5. Anatomy. a. the point of derivation.
b. the more fixed portion of a muscle.

6. Mathematics. a. the point in a Cartesian coordinate system where the axes intersect.
b. Also called pole. the point from which rays designating specific angles originate in a polar coordinate system with no axes.

Notice nowhere in the above definitions does the word MADE appear?

Now the applicable dictionary definition of PROCESSed:

proc·ess 1 (prŏs'ěs', prō'sěs') Pronunciation Key

2. A series of operations performed in the making or treatment of a product: a manufacturing process; leather dyed during the tanning process.

You'll notice what I have bolded in the above dictionary entry?

Thank you for making my point Sandhusker. Consumers don't want to know ORIGIN, but rather how their food was processed. Oddly enough, they already have that with current food labelling laws. Only politicians, R-Quakkers and NFU robots consider origin to include PROCESSING, which most people understand is where genuine food safety issues arise.

Or do you have another poll that you can point to that says consumers want to know ORIGIN?

Rod
 
"It's much like a nutrition label or an ingredient label in that it needs to be part of the general information coming in about imported foods,"

I would be comfortable in defining a box of beef from another country an "imported food".

"the first stage of existence"

Wouldn't the first stage of existence of beef be a bovine?
 
Sandhusker said:
"the first stage of existence"

Wouldn't the first stage of existence of beef be a bovine?

<sigh> Look at the definitions. First stage of existence is ORIGIN. You posted a link that said 95% of consumers want to know where their food is MADE, which is the very definition of PROCESSED, which is exactly what we have without MCOOL.

Thats why I thanked you for making my point. You haven't posted any poll that says consumers want ORIGIN, they just want to know where their food is MADE. In other words PROCESSED. MCOOL only hides this behind a veil of lies and subterfuge.

Rod
 
Rod, people want to know where the hell their food comes from. The pollsters aren't first defining "origin" for the people, they're asking them if they're concerned about where their food comes from, and people aren't thinking of a processing plant, they're thinking of a country.
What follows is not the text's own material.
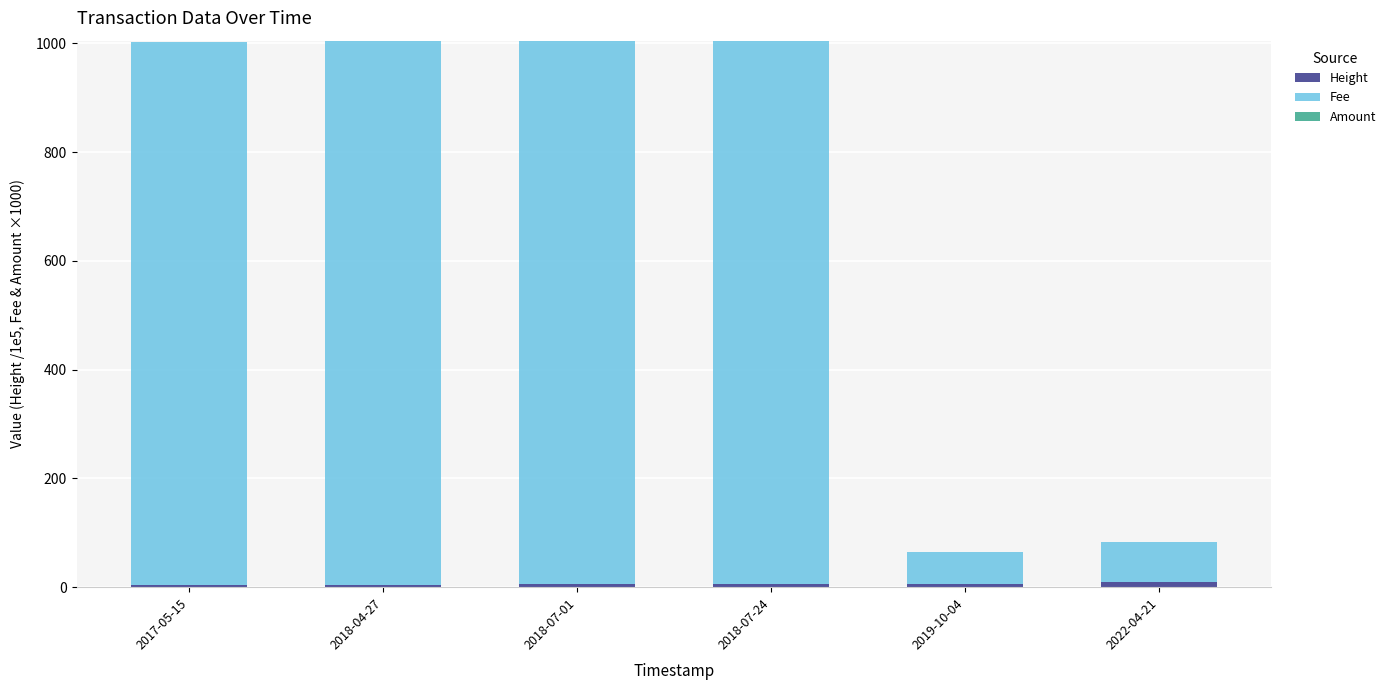

Does the chart contain stacked bars?

Yes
One of the pushers of this deal was Chinese goods. A lot of what we import from China is raw materials that get processed here, but where is the concern for consumers? You know damn well that it is not the processing of Chinese materials in the US, it's the flipping Chinese materials themselves!

You remember the pet food poisoning deal we had here? People wanted to know that Chinese wheat gluten - as in FROM CHINA - wasn't used in the pet foods that were made here. Where the food was made wasn't the issue, where the ingredients came from clearly was!